Les années
Publié le 11 Décembre 2022
J'ai poursuivi sur ma lancée de lecture de l'œuvre d'Annie Ernaux en ouvrant Les années. Celles qu'elle évoque ici sont celles qui se sont écoulées de la fin de la deuxième guerre mondiale au début des années 2000. A partir de douze photographies personnelles (décrites mais pas reproduites dans le livre), Annie Ernaux saisit le passage du temps en évoquant les modifications de son corps, de son désir, de sa perception du passé ou de l'avenir mais aussi le changement plus ou moins important des habitudes, des idées et des croyances dans la société. De nombreux événements de l'Histoire se mêlent aux éléments autobiographiques, tels que les révoltes de Mai 68 ou l'élection présidentielle de 1981. Entre autobiographie et récit impersonnel, qui évite donc tout autocentrisme, Annie Ernaux travaille sur la mémoire et nous montre sans jugement les folles transformations d'une époque, des repas de famille de l'après-guerre ponctués des souvenirs de la Résistance au temps des "Assedic [...], séries américaines et jeux vidéos".

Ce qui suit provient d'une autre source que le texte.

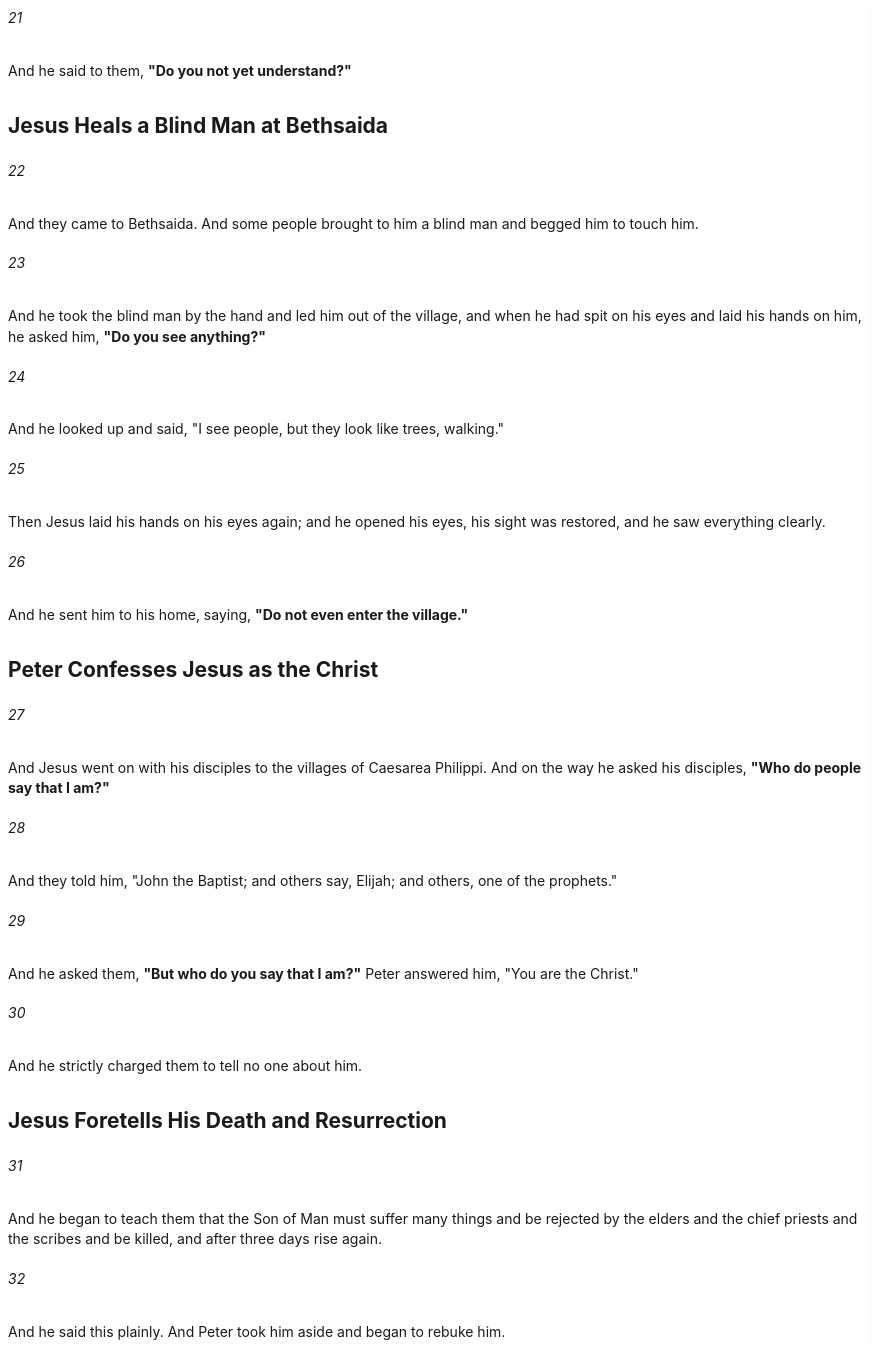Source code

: 
###### 21 
And he said to them, **"Do you not yet understand?"**
 
 ## Jesus Heals a Blind Man at Bethsaida
 
 

###### 22 
And they came to Bethsaida. And some people brought to him a blind man and begged him to touch him. 
 

###### 23 
And he took the blind man by the hand and led him out of the village, and when he had spit on his eyes and laid his hands on him, he asked him, **"Do you see anything?"** 
 

###### 24 
And he looked up and said, "I see people, but they look like trees, walking." 
 

###### 25 
Then Jesus laid his hands on his eyes again; and he opened his eyes, his sight was restored, and he saw everything clearly. 
 

###### 26 
And he sent him to his home, saying, **"Do not even enter the village."**
 
 ## Peter Confesses Jesus as the Christ
 
 

###### 27 
And Jesus went on with his disciples to the villages of Caesarea Philippi. And on the way he asked his disciples, **"Who do people say that I am?"** 
 

###### 28 
And they told him, "John the Baptist; and others say, Elijah; and others, one of the prophets." 
 

###### 29 
And he asked them, **"But who do you say that I am?"** Peter answered him, "You are the Christ." 
 

###### 30 
And he strictly charged them to tell no one about him.
 
 ## Jesus Foretells His Death and Resurrection
 
 

###### 31 
And he began to teach them that the Son of Man must suffer many things and be rejected by the elders and the chief priests and the scribes and be killed, and after three days rise again. 
 

###### 32 
And he said this plainly. And Peter took him aside and began to rebuke him.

[La télé] fournissait des informations médicales, historiques, géographiques, animalières, etc. le savoir commun s’élargissait, un savoir heureux et sans conséquence dont, à la différence de l’école, on n’avait pas à rendre compte ailleurs que dans la conversation, précédé de ils ont dit ou ils ont montré à la télé, à prendre au choix comme une marque de distance vis-à-vis de la source ou une preuve de vérité.
Le progrès était dans l’horizon des existences. Il signifiait le bien-être, la santé des enfants, le savoir, tout ce qui tournait le dos aux choses noires de la campagne et à la guerre. Il était dans le plastique et le Formica, les antibiotiques et les indemnités de la sécurité sociale, l’eau courante sur l’évier et le tout-à-l'égout, les colonies de vacances, la continuation des études et l’atome. Il faut être de son temps, disait-on à l’envie, comme une preuve d’intelligence et d’ouverture d’esprit.
Entre la fin de la peur d’être enceinte et celle de devenir séropositive, on trouvait que le délai de tranquillité avait été court.
Il valait mieux vivre sans rien attendre sous la gauche que s’énerver continuellement sous la droite.
Tout s'effacera en une seconde. Le dictionnaire accumulé du berceau au dernier lit s'éliminera. Ce sera le silence et aucun mot pour le dire. De la bouche ouverte il ne sortira rien. Ni je ni moi. La langue continuera à mettre en mots le monde. Dans les conversations autour d'une table de fête on ne sera qu'un prénom, de plus en plus sans visage, jusqu'à disparaître dans la masse anonyme d'une lointaine génération.